Assassino Interrompido
Capitulo 08
Assassino Interrompido
Buck Jones era um herói – tímido no início dos seus filmes, ou películas, ia se transformando ao longo da história. A gente guardava no coração os momentos em que ele até mesmo sofria abusos por parte dos celerados para em seguida vibrar quando ele castigava os bandidos. Bang, bang, bang. No filme Amanhecer na Fronteira – Buck Jones lidera uma caravana de abastecimento para os trabalhadores da via férrea. Velhacos brancos se disfarçam de índios para atacá-los. Que frustrante, que enervante! Que alegria! Buck Jones descobre a trama e castiga os malfeitores. Bang, bang, bang. Zorro, herói mascarado com sua espada justiceira. Tarzan, rei das Selvas. Billy, The Kid. Nosso coração ainda infantil vibrava com os tiros, as armas: Colt, Winchester – as espingardas, os rifles, enfim. Cada família tinha, em casa, armas. Para caçar, defender a casa – mais de animais do que de pessoas propriamente dito, praticar tiro ao alvo. Meu pai sempre teve armas – nunca matou ninguém. Não era este o mover da época. Bandido era bandido, mocinho era mocinho, digo cidadão do bem era cidadão do bem. Hoje em dia, misturou muito.

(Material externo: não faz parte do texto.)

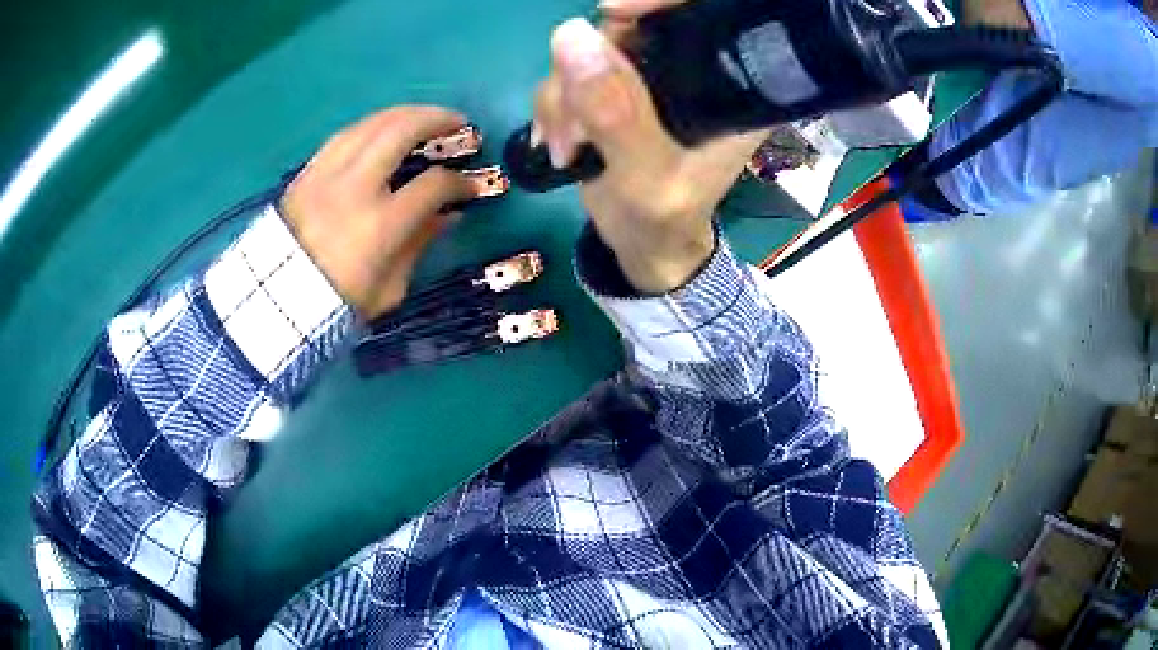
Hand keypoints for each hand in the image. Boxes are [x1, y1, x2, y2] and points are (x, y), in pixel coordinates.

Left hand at [281, 106, 478, 318]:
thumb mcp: (389, 288)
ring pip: (372, 123)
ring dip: (406, 113)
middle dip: (438, 119)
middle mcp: (355, 188)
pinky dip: (372, 125)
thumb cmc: (337, 303)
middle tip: (458, 122)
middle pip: (402, 130)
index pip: (433, 184)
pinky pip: (345, 134)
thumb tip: (448, 214)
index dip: (460, 182)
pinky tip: (385, 128)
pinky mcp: (308, 172)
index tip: (471, 185)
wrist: (277, 303)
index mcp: (380, 225)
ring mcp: (327, 174)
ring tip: (426, 117)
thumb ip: (419, 244)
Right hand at [534, 15, 765, 293]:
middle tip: (574, 125)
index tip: (612, 12)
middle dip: (591, 68)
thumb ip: (615, 112)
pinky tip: (558, 143)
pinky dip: (554, 104)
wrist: (640, 243)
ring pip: (591, 49)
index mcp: (730, 87)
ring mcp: (649, 76)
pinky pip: (570, 72)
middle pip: (635, 27)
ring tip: (567, 149)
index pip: (705, 16)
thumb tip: (571, 35)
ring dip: (564, 96)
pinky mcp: (615, 88)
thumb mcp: (645, 177)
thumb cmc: (662, 219)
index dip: (659, 2)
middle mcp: (692, 71)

No Natal, ganhávamos – comprados em Maringá, uma espécie de capital do Norte Novo; cinturões, estrelas de xerife, coldres e revólveres e rifles de brinquedo. Eu tenho uma foto que foi dada pelo meu tio Adolfo Turbay. Nela, eu aponto uma pistola de brinquedo para a máquina fotográfica (câmera) Kodak. Quando eu atirava, saía do cano um grande rolo de papel espiralado. Kkkkkk. Era muito engraçado. Inofensivo.
Desiludi-me das armas, confesso. Sonhava ser um caubói, xerife, ou até mesmo um pistoleiro profissional. Matar muitos índios, muitos bandidos. Salvar o forte Bravo. Resgatar as caravanas das mãos dos meliantes. Porém, desiludi-me das armas e o mundo perdeu um autêntico Wyatt Earp.
Aconteceu assim. Fui com meus pais a um sítio. Do seu Antenor. De início, uma nota triste. O filho dele, já adulto, mas ainda jovem, estava limpando a sua espingarda e sofreu um acidente que terminou por se revelar fatal. O ambiente era pesado naquele momento. Mas criança é criança. Não consegue se fixar muito em assuntos mais sérios. Logo ali em seguida, peguei minha espingardinha de pressão e saí para caçar. Minha primeira espingarda, minha primeira caçada. Meu sonho: imitar os guris que eu via passar na frente da farmácia, carregando uma fieira cheia de passarinhos abatidos, amarrados pelos pés. Hoje tenho vergonha disto, mas era assim que a gente pensava.
Saí sozinho. Seis anos de idade. Uma pombinha aportou na cumeeira do paiol. Mirei cuidadosamente. Ia errar, pensei, coração disparado. Ia errar, tinha certeza, nunca tinha matado nada. Suava. O tiro foi de pouca monta, um estampido baixo, seco, sem força. Mas... acertei. Acertei, A pombinha branca, inocente, desprevenida, caiu. Matei, vibrei. Corri, cheguei perto, ela estava ensanguentada num montinho feito de palha de milho. A euforia virou preocupação, ela estava ferida, mas não morrera. Preparei o segundo tiro. E olhei para ela. Meu sangue gelou. Ela me olhava triste, humilhada, ferida, súplice. O tiro quebrara sua asa. O olhar dela nunca mais haverei de esquecer. Olhava ao redor, procurando uma solução. Escurecera. O sol estava fraco, pálido. Os pássaros emudeceram. Não havia mais alegria, luz, ou paz para mim. Eu era o agente que criara aquela situação. Infelizmente. Desisti de promover aquela morte. Desisti do assassinato à sangue frio. E por extensão, desisti da carreira de bandido, mocinho, xerife, pistoleiro, e assassino de aluguel. Mas, não podia deixá-la ali ferida. Certo que um gato a mataria. Levá-la para os adultos, jamais. Medo e vergonha. Tinha que tomar uma decisão e tomei. À curta distância, muito curta, mirei mais uma vez. Não vou narrar a conclusão que cada leitor pode depreender. Até hoje, carrego comigo o último olhar de minha única vítima fatal. Hoje, admito que nem peixe eu mataria. Uma coisa é ver tiros, e mortes na tela de um cinema. Outra totalmente diferente é ver a morte ali ao vivo, ceifando uma vida abruptamente. Resolvi virar professor quando crescesse.